The Famine Diaspora and Irish American Women's Writing

The Famine Diaspora and Irish American Women's Writing
Author: Marguérite Corporaal
Publisher: Springer Nature
Total Pages: 247
Release: 2024-01-16
Genre: Literary Criticism
ISBN: 3031407911

The Famine Diaspora and Irish American Women’s Writing considers the works of eleven North American female authors who wrote for or descended from the Irish Famine generation: Anna Dorsey, Christine Faber, Elizabeth Gurley Flynn, Mother Jones, Kate Kennedy, Margaret Dixon McDougall, Mary Meaney, Alice Nolan, Fanny Parnell, Mary Anne Sadlier, and Elizabeth Hely Walshe. This collection examines the ways the writings of these women contributed significantly to the construction of Irish North-American identities, and played a crucial role in the dissemination of Famine memories transgenerationally as well as transnationally.
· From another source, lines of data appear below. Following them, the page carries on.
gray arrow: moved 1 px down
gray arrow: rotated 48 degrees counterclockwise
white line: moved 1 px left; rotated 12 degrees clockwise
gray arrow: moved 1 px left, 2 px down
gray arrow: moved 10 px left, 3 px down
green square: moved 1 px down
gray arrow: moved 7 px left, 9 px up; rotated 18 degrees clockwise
The included annotated excerpts from these women writers’ works and the accompanying essays by prominent international scholars offer insights on the sociopolitical position of the Irish in North America, their connections with the homeland, women’s activities in transnational (often Catholic) publishing networks and women writers’ mediation of Ireland’s cultural heritage. Furthermore, the volume illustrates the generic variety of Irish American women’s writing of the Famine generation, which comprises political treatises, novels, short stories and poetry, and bears witness to these female authors’ profound engagement with political and social issues, such as the conditions of the poor and woman’s vote.